* Task details *
Quote all of the entries below word for word, from the first line to the last.

* Data extracts *
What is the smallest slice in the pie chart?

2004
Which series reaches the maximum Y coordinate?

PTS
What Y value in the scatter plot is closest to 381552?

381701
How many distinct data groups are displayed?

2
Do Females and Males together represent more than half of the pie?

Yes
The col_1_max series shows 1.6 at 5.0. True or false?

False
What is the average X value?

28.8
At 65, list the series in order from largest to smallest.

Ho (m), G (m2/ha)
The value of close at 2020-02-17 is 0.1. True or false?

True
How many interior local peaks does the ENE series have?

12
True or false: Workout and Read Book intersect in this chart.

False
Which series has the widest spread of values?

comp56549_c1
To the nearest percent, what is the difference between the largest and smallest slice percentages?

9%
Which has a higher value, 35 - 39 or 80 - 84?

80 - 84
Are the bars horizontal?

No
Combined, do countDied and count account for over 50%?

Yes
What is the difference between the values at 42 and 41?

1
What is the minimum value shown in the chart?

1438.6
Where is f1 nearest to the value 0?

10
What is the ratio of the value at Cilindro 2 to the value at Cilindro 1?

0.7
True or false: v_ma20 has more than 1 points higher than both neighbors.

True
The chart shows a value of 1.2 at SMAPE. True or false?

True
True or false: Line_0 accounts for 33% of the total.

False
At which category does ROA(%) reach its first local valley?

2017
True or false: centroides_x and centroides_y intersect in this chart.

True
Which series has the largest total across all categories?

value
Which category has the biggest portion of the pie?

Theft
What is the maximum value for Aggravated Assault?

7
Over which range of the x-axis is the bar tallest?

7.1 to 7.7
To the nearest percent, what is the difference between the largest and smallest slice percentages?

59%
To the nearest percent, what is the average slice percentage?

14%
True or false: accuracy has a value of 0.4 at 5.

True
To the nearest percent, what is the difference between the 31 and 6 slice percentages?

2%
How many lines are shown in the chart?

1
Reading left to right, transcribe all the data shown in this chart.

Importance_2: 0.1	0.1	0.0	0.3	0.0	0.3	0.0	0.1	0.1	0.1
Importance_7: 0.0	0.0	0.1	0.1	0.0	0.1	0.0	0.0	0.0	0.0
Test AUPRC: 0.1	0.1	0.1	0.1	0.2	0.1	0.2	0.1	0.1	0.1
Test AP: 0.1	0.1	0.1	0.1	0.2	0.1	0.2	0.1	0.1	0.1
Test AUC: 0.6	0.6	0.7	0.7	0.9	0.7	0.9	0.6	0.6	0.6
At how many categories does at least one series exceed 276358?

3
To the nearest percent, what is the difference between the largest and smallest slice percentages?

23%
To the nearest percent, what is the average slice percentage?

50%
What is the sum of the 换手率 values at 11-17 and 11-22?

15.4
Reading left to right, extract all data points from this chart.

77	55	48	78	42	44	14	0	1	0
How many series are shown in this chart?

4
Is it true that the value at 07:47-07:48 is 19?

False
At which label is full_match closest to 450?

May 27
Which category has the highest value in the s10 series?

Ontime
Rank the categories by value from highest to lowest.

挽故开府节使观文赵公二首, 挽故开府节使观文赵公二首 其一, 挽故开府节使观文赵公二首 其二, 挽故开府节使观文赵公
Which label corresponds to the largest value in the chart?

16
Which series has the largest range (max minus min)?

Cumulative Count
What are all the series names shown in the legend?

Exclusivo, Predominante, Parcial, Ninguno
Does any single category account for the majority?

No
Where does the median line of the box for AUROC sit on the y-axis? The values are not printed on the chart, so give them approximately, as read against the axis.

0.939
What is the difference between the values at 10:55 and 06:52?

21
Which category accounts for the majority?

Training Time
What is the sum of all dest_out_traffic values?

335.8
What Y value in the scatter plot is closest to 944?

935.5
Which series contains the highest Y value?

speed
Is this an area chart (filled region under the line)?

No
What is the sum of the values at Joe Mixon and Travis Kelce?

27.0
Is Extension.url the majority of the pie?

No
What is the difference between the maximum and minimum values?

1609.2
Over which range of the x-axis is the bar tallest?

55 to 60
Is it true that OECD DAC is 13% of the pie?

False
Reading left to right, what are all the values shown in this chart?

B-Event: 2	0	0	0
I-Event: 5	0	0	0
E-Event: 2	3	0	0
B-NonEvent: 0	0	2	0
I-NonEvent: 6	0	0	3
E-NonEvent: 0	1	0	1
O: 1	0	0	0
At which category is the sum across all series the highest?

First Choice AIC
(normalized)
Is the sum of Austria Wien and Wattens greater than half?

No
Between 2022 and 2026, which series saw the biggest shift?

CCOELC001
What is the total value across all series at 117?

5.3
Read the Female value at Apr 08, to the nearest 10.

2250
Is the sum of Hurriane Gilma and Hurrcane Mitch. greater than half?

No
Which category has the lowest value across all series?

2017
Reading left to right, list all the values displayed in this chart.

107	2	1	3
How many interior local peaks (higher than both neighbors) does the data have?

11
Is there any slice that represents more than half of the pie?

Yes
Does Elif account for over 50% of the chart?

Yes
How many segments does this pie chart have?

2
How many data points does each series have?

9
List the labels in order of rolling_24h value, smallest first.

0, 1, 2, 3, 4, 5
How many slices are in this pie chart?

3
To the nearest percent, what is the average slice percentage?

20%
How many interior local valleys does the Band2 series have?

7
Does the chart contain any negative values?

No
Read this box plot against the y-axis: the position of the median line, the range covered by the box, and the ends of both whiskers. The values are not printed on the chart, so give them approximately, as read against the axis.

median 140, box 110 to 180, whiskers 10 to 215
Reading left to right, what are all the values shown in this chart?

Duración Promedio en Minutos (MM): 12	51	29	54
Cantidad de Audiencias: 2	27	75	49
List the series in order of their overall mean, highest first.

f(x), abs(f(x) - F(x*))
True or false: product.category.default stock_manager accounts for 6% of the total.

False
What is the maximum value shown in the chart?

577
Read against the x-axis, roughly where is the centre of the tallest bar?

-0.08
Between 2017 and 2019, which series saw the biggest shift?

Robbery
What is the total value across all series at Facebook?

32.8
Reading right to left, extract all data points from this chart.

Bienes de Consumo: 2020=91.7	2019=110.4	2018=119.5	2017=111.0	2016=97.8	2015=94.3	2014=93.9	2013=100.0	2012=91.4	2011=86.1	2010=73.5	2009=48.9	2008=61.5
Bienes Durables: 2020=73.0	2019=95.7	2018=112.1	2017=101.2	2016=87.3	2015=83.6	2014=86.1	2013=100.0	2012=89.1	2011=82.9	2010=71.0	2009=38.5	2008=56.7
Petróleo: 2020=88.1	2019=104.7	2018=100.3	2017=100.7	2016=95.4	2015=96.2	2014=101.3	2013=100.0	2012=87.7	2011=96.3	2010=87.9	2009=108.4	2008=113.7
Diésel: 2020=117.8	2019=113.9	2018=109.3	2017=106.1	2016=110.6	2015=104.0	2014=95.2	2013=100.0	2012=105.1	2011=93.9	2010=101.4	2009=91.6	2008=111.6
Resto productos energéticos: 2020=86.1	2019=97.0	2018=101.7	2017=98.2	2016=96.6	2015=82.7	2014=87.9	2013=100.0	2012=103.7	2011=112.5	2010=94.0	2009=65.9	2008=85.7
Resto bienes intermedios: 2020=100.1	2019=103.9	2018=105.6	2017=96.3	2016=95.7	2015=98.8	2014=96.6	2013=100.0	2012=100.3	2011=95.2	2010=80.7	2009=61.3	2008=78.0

* Answer box *
What is the smallest slice in the pie chart?

2004
Which series reaches the maximum Y coordinate?

PTS
What Y value in the scatter plot is closest to 381552?

381701
How many distinct data groups are displayed?

2
Do Females and Males together represent more than half of the pie?

Yes
The col_1_max series shows 1.6 at 5.0. True or false?

False
What is the average X value?

28.8
At 65, list the series in order from largest to smallest.

Ho (m), G (m2/ha)
The value of close at 2020-02-17 is 0.1. True or false?

True
How many interior local peaks does the ENE series have?

12
True or false: Workout and Read Book intersect in this chart.

False
Which series has the widest spread of values?

comp56549_c1
To the nearest percent, what is the difference between the largest and smallest slice percentages?

9%
Which has a higher value, 35 - 39 or 80 - 84?

80 - 84
Are the bars horizontal?

No
Combined, do countDied and count account for over 50%?

Yes
What is the difference between the values at 42 and 41?

1
What is the minimum value shown in the chart?

1438.6
Where is f1 nearest to the value 0?

10
What is the ratio of the value at Cilindro 2 to the value at Cilindro 1?

0.7
True or false: v_ma20 has more than 1 points higher than both neighbors.

True
The chart shows a value of 1.2 at SMAPE. True or false?

True
True or false: Line_0 accounts for 33% of the total.

False
At which category does ROA(%) reach its first local valley?

2017
True or false: centroides_x and centroides_y intersect in this chart.

True
Which series has the largest total across all categories?

value
Which category has the biggest portion of the pie?

Theft
What is the maximum value for Aggravated Assault?

7
Over which range of the x-axis is the bar tallest?

7.1 to 7.7
To the nearest percent, what is the difference between the largest and smallest slice percentages?

59%
To the nearest percent, what is the average slice percentage?

14%
True or false: accuracy has a value of 0.4 at 5.

True
To the nearest percent, what is the difference between the 31 and 6 slice percentages?

2%
How many lines are shown in the chart?

1
Reading left to right, transcribe all the data shown in this chart.

Importance_2: 0.1	0.1	0.0	0.3	0.0	0.3	0.0	0.1	0.1	0.1
Importance_7: 0.0	0.0	0.1	0.1	0.0	0.1	0.0	0.0	0.0	0.0
Test AUPRC: 0.1	0.1	0.1	0.1	0.2	0.1	0.2	0.1	0.1	0.1
Test AP: 0.1	0.1	0.1	0.1	0.2	0.1	0.2	0.1	0.1	0.1
Test AUC: 0.6	0.6	0.7	0.7	0.9	0.7	0.9	0.6	0.6	0.6
At how many categories does at least one series exceed 276358?

3
To the nearest percent, what is the difference between the largest and smallest slice percentages?

23%
To the nearest percent, what is the average slice percentage?

50%
What is the sum of the 换手率 values at 11-17 and 11-22?

15.4
Reading left to right, extract all data points from this chart.

77	55	48	78	42	44	14	0	1	0
How many series are shown in this chart?

4
Is it true that the value at 07:47-07:48 is 19?

False
At which label is full_match closest to 450?

May 27
Which category has the highest value in the s10 series?

Ontime
Rank the categories by value from highest to lowest.

挽故开府节使观文赵公二首, 挽故开府节使观文赵公二首 其一, 挽故开府节使观文赵公二首 其二, 挽故开府节使观文赵公
Which label corresponds to the largest value in the chart?

16
Which series has the largest range (max minus min)?

Cumulative Count
What are all the series names shown in the legend?

Exclusivo, Predominante, Parcial, Ninguno
Does any single category account for the majority?

No
Where does the median line of the box for AUROC sit on the y-axis? The values are not printed on the chart, so give them approximately, as read against the axis.

0.939
What is the difference between the values at 10:55 and 06:52?

21
Which category accounts for the majority?

Training Time
What is the sum of all dest_out_traffic values?

335.8
What Y value in the scatter plot is closest to 944?

935.5
Which series contains the highest Y value?

speed
Is this an area chart (filled region under the line)?

No
What is the sum of the values at Joe Mixon and Travis Kelce?

27.0
Is Extension.url the majority of the pie?

No
What is the difference between the maximum and minimum values?

1609.2
Over which range of the x-axis is the bar tallest?

55 to 60
Is it true that OECD DAC is 13% of the pie?

False
Reading left to right, what are all the values shown in this chart?

B-Event: 2	0	0	0
I-Event: 5	0	0	0
E-Event: 2	3	0	0
B-NonEvent: 0	0	2	0
I-NonEvent: 6	0	0	3
E-NonEvent: 0	1	0	1
O: 1	0	0	0
At which category is the sum across all series the highest?

First Choice AIC
(normalized)
Is the sum of Austria Wien and Wattens greater than half?

No
Between 2022 and 2026, which series saw the biggest shift?

CCOELC001
What is the total value across all series at 117?

5.3
Read the Female value at Apr 08, to the nearest 10.

2250
Is the sum of Hurriane Gilma and Hurrcane Mitch. greater than half?

No
Which category has the lowest value across all series?

2017
Reading left to right, list all the values displayed in this chart.

107	2	1	3
How many interior local peaks (higher than both neighbors) does the data have?

11
Is there any slice that represents more than half of the pie?

Yes
Does Elif account for over 50% of the chart?

Yes
How many segments does this pie chart have?

2
How many data points does each series have?

9
List the labels in order of rolling_24h value, smallest first.

0, 1, 2, 3, 4, 5
How many slices are in this pie chart?

3
To the nearest percent, what is the average slice percentage?

20%
How many interior local valleys does the Band2 series have?

7
Does the chart contain any negative values?

No
Read this box plot against the y-axis: the position of the median line, the range covered by the box, and the ends of both whiskers. The values are not printed on the chart, so give them approximately, as read against the axis.

median 140, box 110 to 180, whiskers 10 to 215
Reading left to right, what are all the values shown in this chart?

Duración Promedio en Minutos (MM): 12	51	29	54
Cantidad de Audiencias: 2	27	75	49
List the series in order of their overall mean, highest first.

f(x), abs(f(x) - F(x*))
True or false: product.category.default stock_manager accounts for 6% of the total.

False
What is the maximum value shown in the chart?

577
Read against the x-axis, roughly where is the centre of the tallest bar?

-0.08
Between 2017 and 2019, which series saw the biggest shift?

Robbery
What is the total value across all series at Facebook?

32.8
Reading right to left, extract all data points from this chart.

Bienes de Consumo: 2020=91.7	2019=110.4	2018=119.5	2017=111.0	2016=97.8	2015=94.3	2014=93.9	2013=100.0	2012=91.4	2011=86.1	2010=73.5	2009=48.9	2008=61.5
Bienes Durables: 2020=73.0	2019=95.7	2018=112.1	2017=101.2	2016=87.3	2015=83.6	2014=86.1	2013=100.0	2012=89.1	2011=82.9	2010=71.0	2009=38.5	2008=56.7
Petróleo: 2020=88.1	2019=104.7	2018=100.3	2017=100.7	2016=95.4	2015=96.2	2014=101.3	2013=100.0	2012=87.7	2011=96.3	2010=87.9	2009=108.4	2008=113.7
Diésel: 2020=117.8	2019=113.9	2018=109.3	2017=106.1	2016=110.6	2015=104.0	2014=95.2	2013=100.0	2012=105.1	2011=93.9	2010=101.4	2009=91.6	2008=111.6
Resto productos energéticos: 2020=86.1	2019=97.0	2018=101.7	2017=98.2	2016=96.6	2015=82.7	2014=87.9	2013=100.0	2012=103.7	2011=112.5	2010=94.0	2009=65.9	2008=85.7
Resto bienes intermedios: 2020=100.1	2019=103.9	2018=105.6	2017=96.3	2016=95.7	2015=98.8	2014=96.6	2013=100.0	2012=100.3	2011=95.2	2010=80.7	2009=61.3	2008=78.0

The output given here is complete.